Myskin™, the lead product of CellTran, is engineered to be a PostIt note-like autologous skin graft based on keratinocytes—easy to stick to the graft during transportation and easy to detach when needed by the surgeon.
“Myskin is a cell delivery surface for keratinocytes,” explained Dr. MacNeil. “The product is only part of a whole wound management system because it performs best if it goes onto a good wound bed. Myskin acts like a biological bandage and it has been used on a range of patients including those with diabetic foot ulcers and chronic venous ulcers.” Compared to CEA, Myskin is easier to transport from the lab to the patient, reported Dr. MacNeil. “We have really achieved flexibility in timing delivery.”
CellTran merged with Xcellentis in 2006, which gave it access to more allogeneic keratinocyte products. Other products in development include a contact lens system for treatment of corneal diseases and a keratinocyte/melanocyte treatment for the skin pigmentation disorder vitiligo.
“Tissue engineering in the U.K. is happening on a small scale at the moment,” commented Dr. MacNeil. “This will have to change as patient demand grows and there is more demand for scale-out.”
Other U.K. groups are looking at issues around the yield of biotech products. For instance, David Archer, Ph.D., of Nottingham Biopharm, a Centre of Excellence at the University of Nottingham, described the Centre’s work on yeast as a host, and the various factors that affect yield of heterologous proteins, commenting that the sequencing of over 60 yeast genomes is helping to drive the research.
Meanwhile, Alan Dickson, Ph.D., of Manchester University is studying epigenetic silencing that reduces yield by decreasing the amount of mRNA. The site of heterologous gene insertion is a key issue here and his group is looking at how to engineer vectors to stop silencing.
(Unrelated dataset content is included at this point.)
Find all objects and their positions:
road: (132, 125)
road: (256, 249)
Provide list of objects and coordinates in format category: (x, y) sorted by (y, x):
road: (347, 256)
Dr. Dickson’s team relies heavily upon a systems biology approach to select high-producing cell-lines. “We found that a good cell line depends upon many poorly characterized, interacting events,” he said. “We, therefore, collect lots of data from microarrays and proteomic studies.”
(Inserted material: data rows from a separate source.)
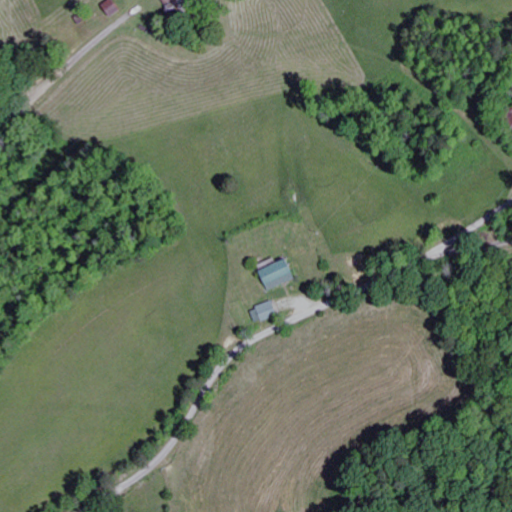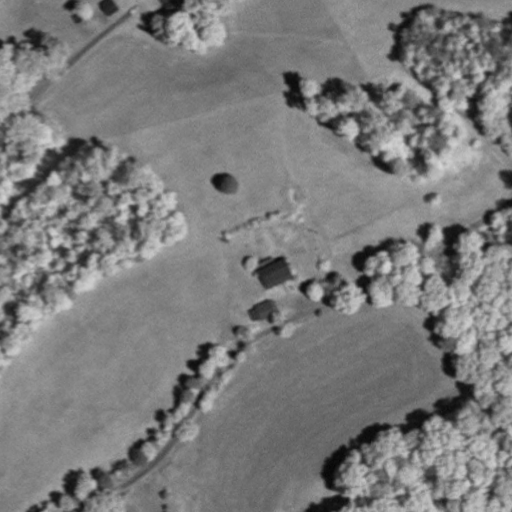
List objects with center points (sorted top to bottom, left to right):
road: (10, 116)
road: (478, 226)
building: (283, 276)
building: (269, 313)
road: (250, 320)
Gene-based therapies are another challenge for the bioprocessing community, and there is much to learn from the achievements of Ark Therapeutics (www.arktherapeutics.com), which is manufacturing a gene-based medicine, Cerepro™, in Finland. The therapeutic is a replication-deficient adenoviral vector with a herpes simplex thymidine kinase (TK) gene inserted, which is intended for the treatment of glioblastoma.
After an injection of the therapy, the standard anticancer drug, gangciclovir, is added. TK phosphorylates the drug, making it cytotoxic to dividing cells. Therefore, this is a prodrug gene therapy, rather than a gene replacement. Neither component is new, but Ark Therapeutics’ way of packaging is innovative, according to Minna Nokelainen, Ph.D., manufacturing development director. Cerepro is made in mammalian cells and purified by centrifugation, filtration, and, increasingly, chromatography.
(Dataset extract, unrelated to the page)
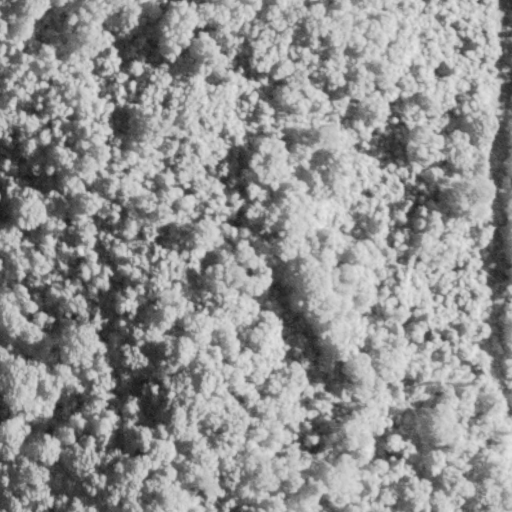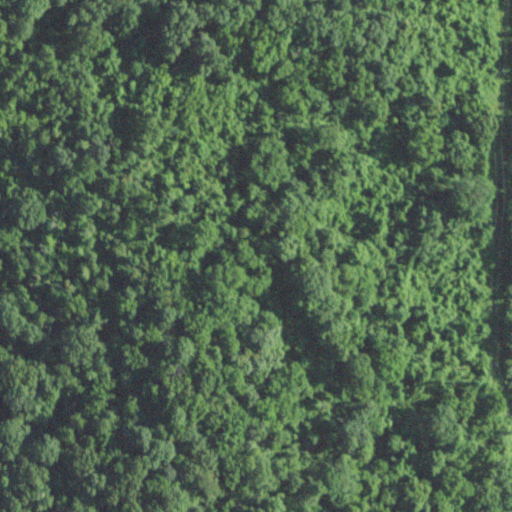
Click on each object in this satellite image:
road: (225, 211)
“The product is live, so we need to do sterile filtration,” explained Dr. Nokelainen. She pointed out that the regulatory authorities have many guidelines for the GMP of such a product. It is characterized in several different ways including PCR to identify the transgene, dynamic light scattering for viral particle size, and ratio of total virus to infective virus. “This is important to us and must be under 30. It tells us how good the product is,” she added. Potency is determined by the activity of the transgene in cell culture.
Funding for Centers
In the near future, bioProcessUK will be working on getting the funding needed to establish its Centres of Excellence in bioprocessing research. For example, Imperial College London now has a lectureship in bioprocessing that is funded by Lonza. Such events will help foster the development of the academia-industry interface in U.K. bioprocessing and help the sector achieve its global aspirations.